Task item
Set down the full listing exactly as given. Any pictures are to be left out.

Provided material
--- START ---
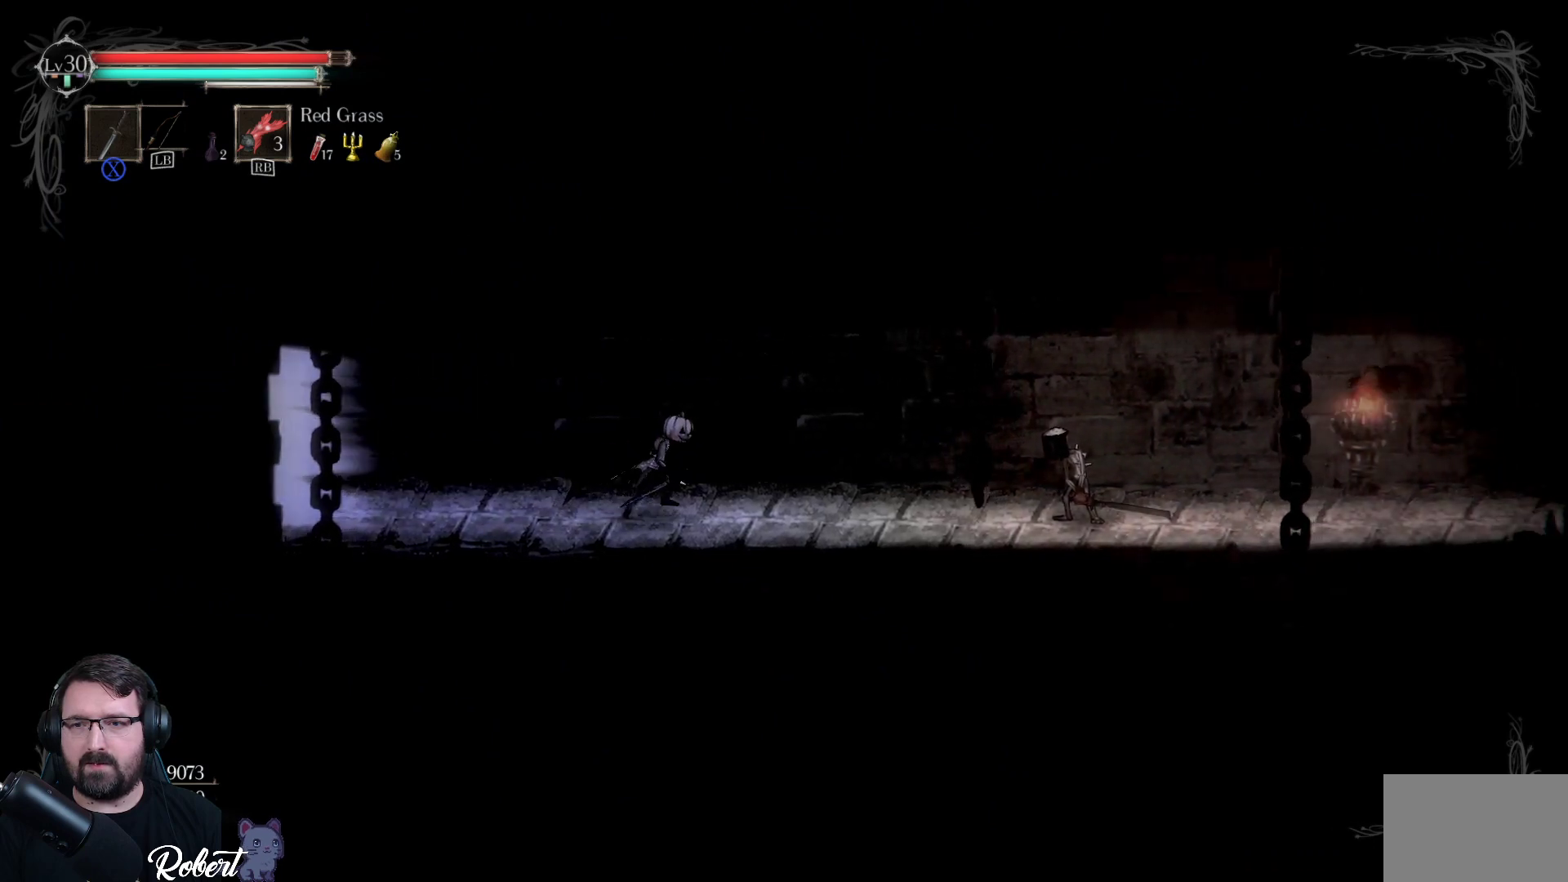
{"buttons": [], "left_stick": "right", "right_stick": "center", "events": []}
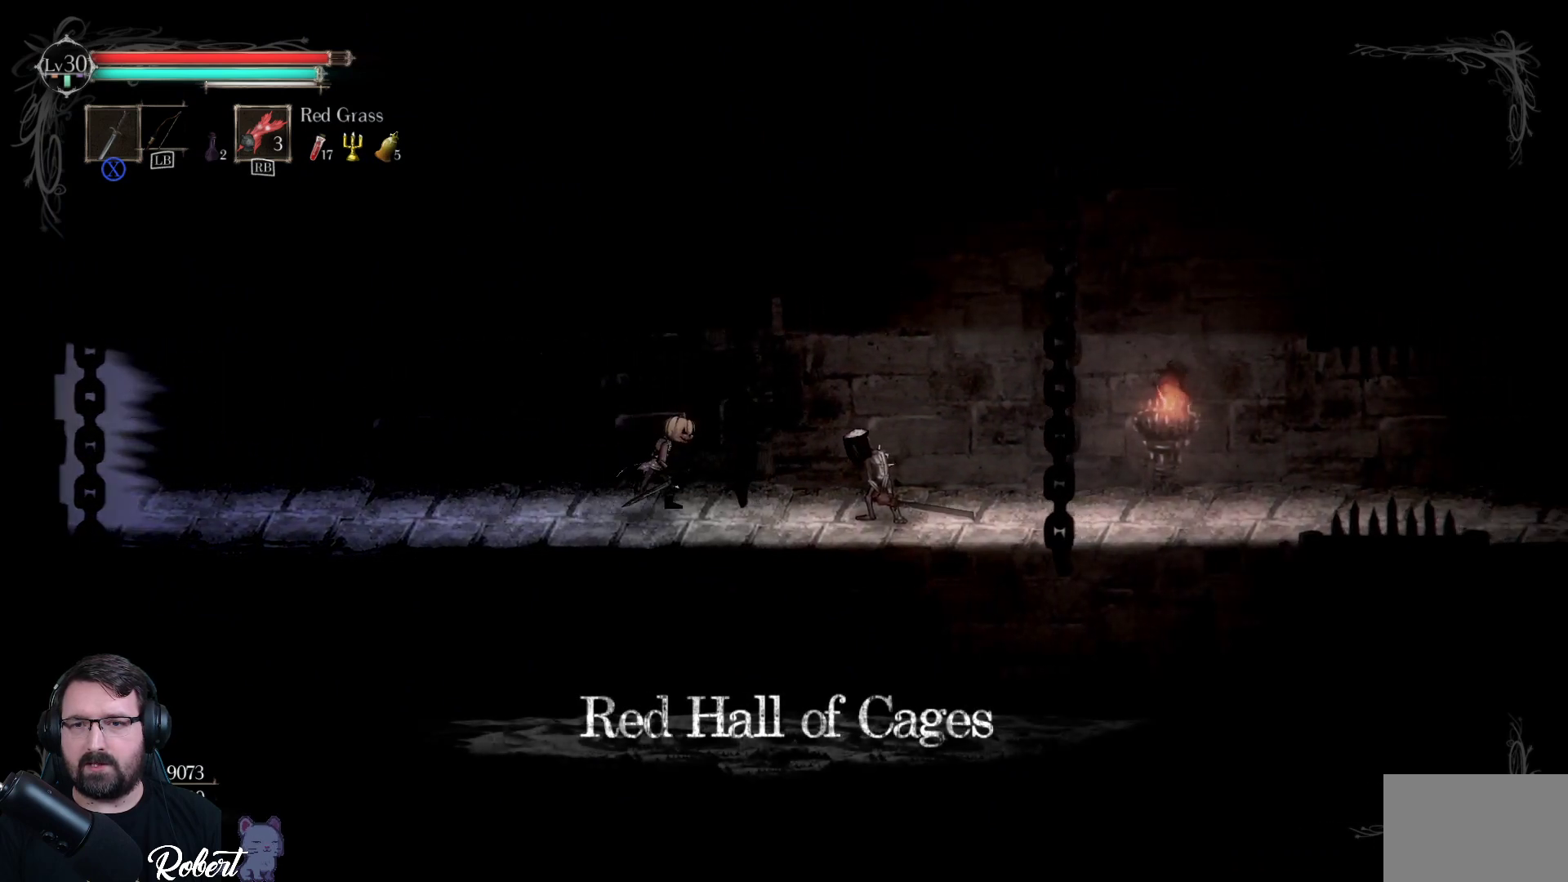
{"buttons": ["X"], "left_stick": "right", "right_stick": "center", "events": [[233, "X", "down"], [333, "X", "up"], [433, "X", "down"]]}
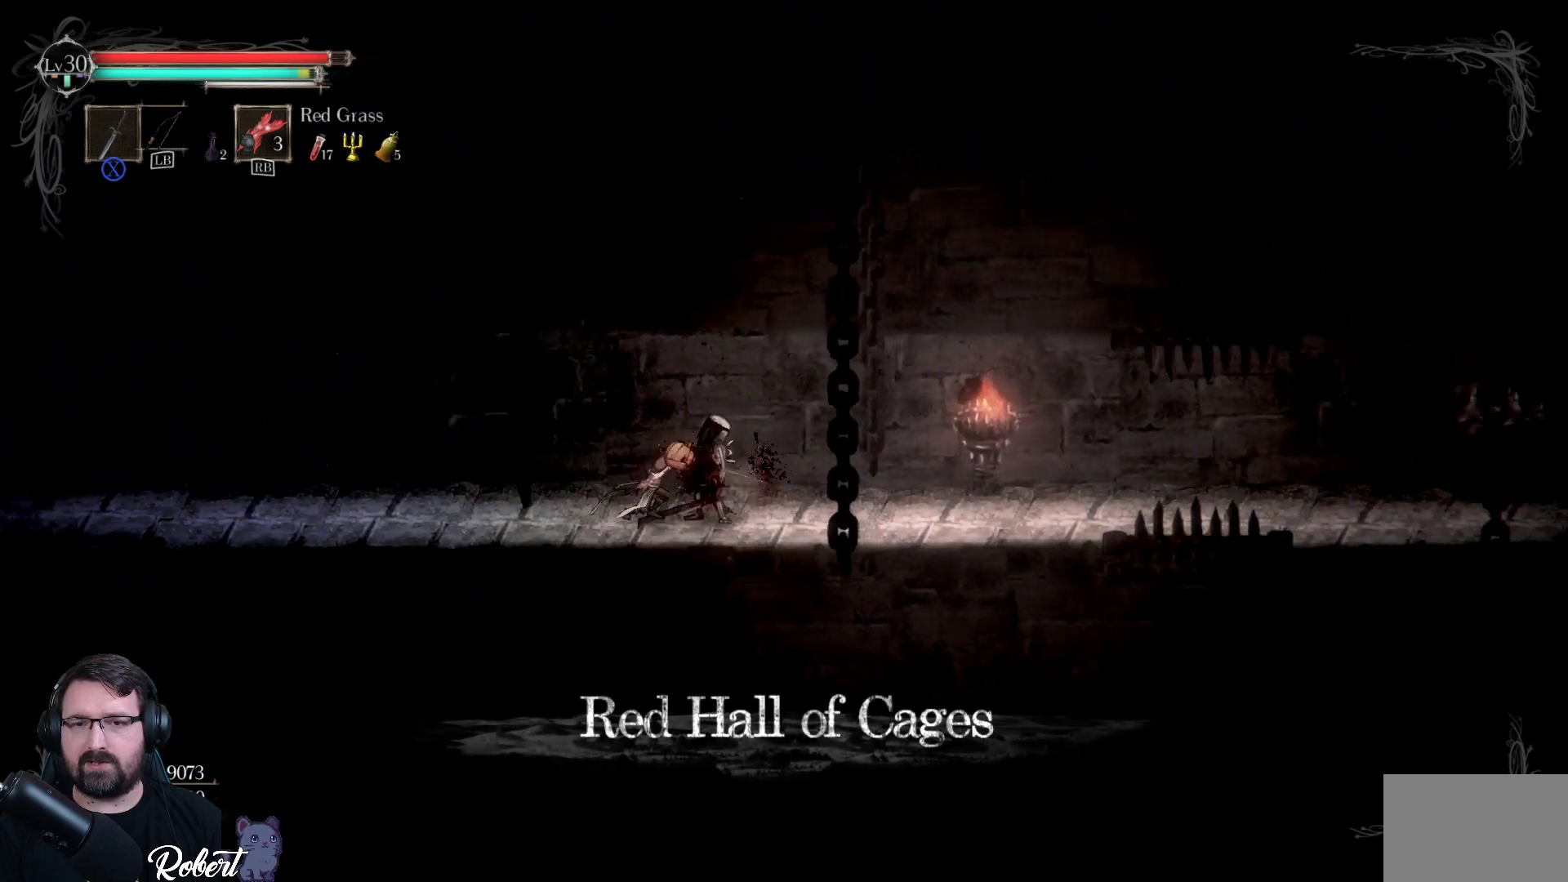
{"buttons": [], "left_stick": "center", "right_stick": "center", "events": [[33, "X", "up"], [33, "left_stick", "center"], [100, "X", "down"], [167, "X", "up"], [233, "X", "down"], [333, "X", "up"], [400, "X", "down"], [500, "X", "up"]]}
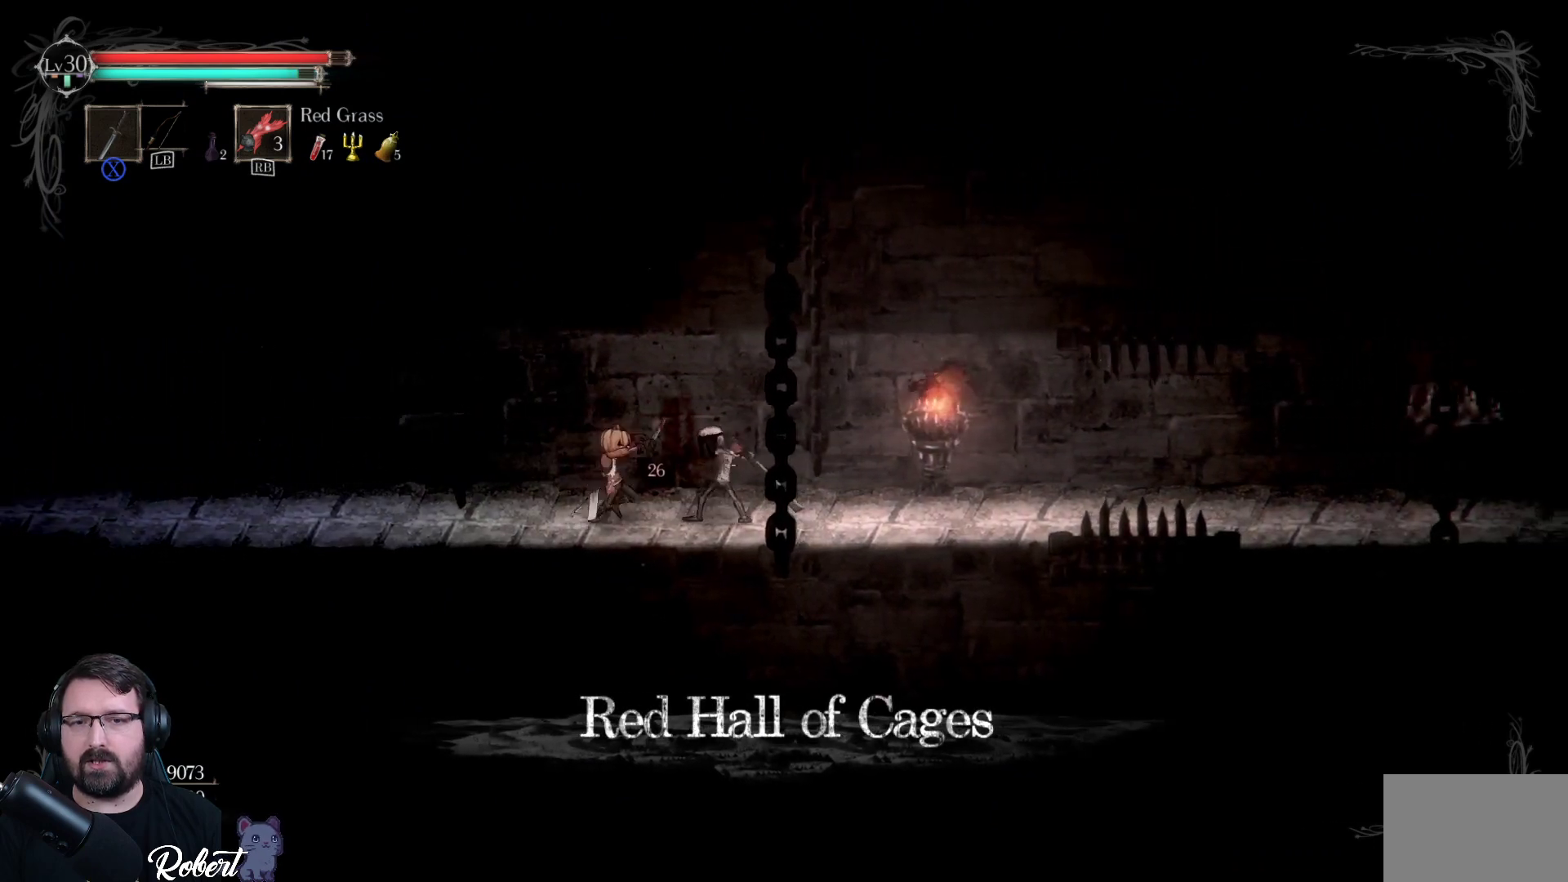
{"buttons": [], "left_stick": "center", "right_stick": "center", "events": [[67, "X", "down"], [167, "X", "up"], [233, "X", "down"], [333, "X", "up"], [400, "X", "down"], [500, "X", "up"]]}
--- END ---
Your solution
{"buttons": [], "left_stick": "right", "right_stick": "center", "events": []}
{"buttons": ["X"], "left_stick": "right", "right_stick": "center", "events": [[233, "X", "down"], [333, "X", "up"], [433, "X", "down"]]}
{"buttons": [], "left_stick": "center", "right_stick": "center", "events": [[33, "X", "up"], [33, "left_stick", "center"], [100, "X", "down"], [167, "X", "up"], [233, "X", "down"], [333, "X", "up"], [400, "X", "down"], [500, "X", "up"]]}
{"buttons": [], "left_stick": "center", "right_stick": "center", "events": [[67, "X", "down"], [167, "X", "up"], [233, "X", "down"], [333, "X", "up"], [400, "X", "down"], [500, "X", "up"]]}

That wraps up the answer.